Par Elena Martínez-Jacquet
Introduction
Marcel Griaule rêva la Mission ethnologique et linguistique Dakar-Djibouti en Éthiopie, lors de ses recherches dans le Godjam en 19281. Ce lien intime avec le terrain semblait prédestiner cette expédition à devenir « la première grande aventure ethnologique française », comme l’a souvent qualifiée la littérature.
Le 19 mai 1931, la mission s’embarque à Bordeaux et met le cap sur Dakar, qu’elle atteindra douze jours plus tard. Marcel Griaule – directeur administratif et scientifique de la mission – est alors accompagné d’une petite équipe formée par Marcel Larget (chargé de l’intendance), Michel Leiris (secrétaire-achiviste), Jean Mouchet (linguiste), Eric Lutten (technologue) et Jean Mouffle. D’autres collaborateurs le rejoindront au cours du voyage : Deborah Lifschitz (orientaliste chargée de la collecte et de l’étude des manuscrits éthiopiens), Gaston-Louis Roux (peintre responsable des copies des peintures éthiopiennes d’Antonios), André Schaeffner (ethnomusicologue) et Abel Faivre (naturaliste).
Pendant près de deux ans, l’expédition parcourt d’ouest en est le continent africain sur une distance de 20 000 kilomètres et traverse quinze pays, la plupart sous domination coloniale2. À son retour en France, le 18 février 1933, la mission dévoile un somptueux butin3 : trois mille six cents objets destinés aux collections du musée du Trocadéro, quinze mille fiches d’observation, six mille photographies de terrain, de nombreux enregistrements sonores et documents audiovisuels, entre autres.
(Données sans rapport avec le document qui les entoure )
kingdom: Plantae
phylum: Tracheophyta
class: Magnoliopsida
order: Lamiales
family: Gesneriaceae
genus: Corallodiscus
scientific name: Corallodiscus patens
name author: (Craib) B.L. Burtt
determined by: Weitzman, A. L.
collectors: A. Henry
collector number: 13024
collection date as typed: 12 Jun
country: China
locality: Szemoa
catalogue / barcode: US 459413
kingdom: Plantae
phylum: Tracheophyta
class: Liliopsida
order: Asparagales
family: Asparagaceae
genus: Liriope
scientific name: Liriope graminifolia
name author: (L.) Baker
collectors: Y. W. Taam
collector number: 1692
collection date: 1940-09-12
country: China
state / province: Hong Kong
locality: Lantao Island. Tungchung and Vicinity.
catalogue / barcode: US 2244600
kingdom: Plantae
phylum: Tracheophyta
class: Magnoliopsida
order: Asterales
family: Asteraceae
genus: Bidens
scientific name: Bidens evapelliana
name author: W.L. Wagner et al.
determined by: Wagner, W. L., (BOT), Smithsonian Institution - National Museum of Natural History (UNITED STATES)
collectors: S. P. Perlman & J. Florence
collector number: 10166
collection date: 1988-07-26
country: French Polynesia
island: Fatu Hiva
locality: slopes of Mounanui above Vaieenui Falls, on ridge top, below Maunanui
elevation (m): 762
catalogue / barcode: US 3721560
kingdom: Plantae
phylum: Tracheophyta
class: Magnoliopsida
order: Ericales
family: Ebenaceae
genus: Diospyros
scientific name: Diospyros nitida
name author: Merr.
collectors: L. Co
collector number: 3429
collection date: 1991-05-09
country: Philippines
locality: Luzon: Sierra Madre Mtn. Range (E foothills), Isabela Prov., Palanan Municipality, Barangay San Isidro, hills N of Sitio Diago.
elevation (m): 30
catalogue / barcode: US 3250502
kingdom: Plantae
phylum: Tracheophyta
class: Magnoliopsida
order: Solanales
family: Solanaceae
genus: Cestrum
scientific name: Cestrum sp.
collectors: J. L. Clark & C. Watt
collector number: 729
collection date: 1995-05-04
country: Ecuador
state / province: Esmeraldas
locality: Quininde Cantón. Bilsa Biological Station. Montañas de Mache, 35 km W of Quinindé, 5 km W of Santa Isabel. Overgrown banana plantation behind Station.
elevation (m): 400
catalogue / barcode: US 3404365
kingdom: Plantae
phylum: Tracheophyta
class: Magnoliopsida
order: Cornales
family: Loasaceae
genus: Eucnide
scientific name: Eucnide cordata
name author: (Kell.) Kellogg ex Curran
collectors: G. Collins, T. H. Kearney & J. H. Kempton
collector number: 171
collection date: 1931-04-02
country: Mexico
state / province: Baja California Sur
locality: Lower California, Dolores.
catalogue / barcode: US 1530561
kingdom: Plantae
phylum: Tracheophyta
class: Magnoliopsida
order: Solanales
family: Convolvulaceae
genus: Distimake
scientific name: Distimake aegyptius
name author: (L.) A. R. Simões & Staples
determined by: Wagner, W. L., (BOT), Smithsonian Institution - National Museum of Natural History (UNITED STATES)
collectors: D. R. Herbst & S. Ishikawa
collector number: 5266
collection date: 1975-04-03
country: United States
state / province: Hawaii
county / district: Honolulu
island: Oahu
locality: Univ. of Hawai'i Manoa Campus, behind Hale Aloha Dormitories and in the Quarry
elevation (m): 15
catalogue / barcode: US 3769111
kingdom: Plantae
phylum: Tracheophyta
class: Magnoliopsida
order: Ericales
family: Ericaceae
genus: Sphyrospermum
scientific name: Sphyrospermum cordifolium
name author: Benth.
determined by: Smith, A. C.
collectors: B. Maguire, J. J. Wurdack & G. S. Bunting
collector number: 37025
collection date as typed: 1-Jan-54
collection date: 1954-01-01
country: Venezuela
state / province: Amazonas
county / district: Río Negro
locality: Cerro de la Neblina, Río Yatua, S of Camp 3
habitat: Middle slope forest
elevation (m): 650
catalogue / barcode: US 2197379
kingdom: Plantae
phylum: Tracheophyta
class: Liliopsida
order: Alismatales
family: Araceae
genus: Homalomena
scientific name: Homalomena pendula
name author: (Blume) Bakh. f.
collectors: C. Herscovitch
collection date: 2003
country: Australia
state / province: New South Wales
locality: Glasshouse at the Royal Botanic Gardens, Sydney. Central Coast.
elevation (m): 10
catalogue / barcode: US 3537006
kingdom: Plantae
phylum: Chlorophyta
Le succès de cette entreprise se mesure également à sa grande répercussion médiatique. Des informations s’y rapportant paraissent régulièrement dans la presse pendant toute la durée du périple. De même, l’exposition du matériel collecté au musée du Trocadéro, du 2 juin au 29 octobre 1933, est annoncée en grande pompe. L’invitée d’honneur n’est autre que l’envoûtante Joséphine Baker.
L’intérêt suscité par la mission Dakar-Djibouti a transcendé son époque et le territoire français. Pour preuve, l’exposition récente du Museu Valencià de la Il.lustració i la Modernitat de Valence, en Espagne4 intitulée La mission ethnographique et linguistique Dakar-Djibouti et le fantôme de l’Afrique qui proposait une réflexion admirablement documentée et mise en scène sur le contexte colonial de l’entreprise et l’élaboration des méthodes scientifiques de l’ethnologie française.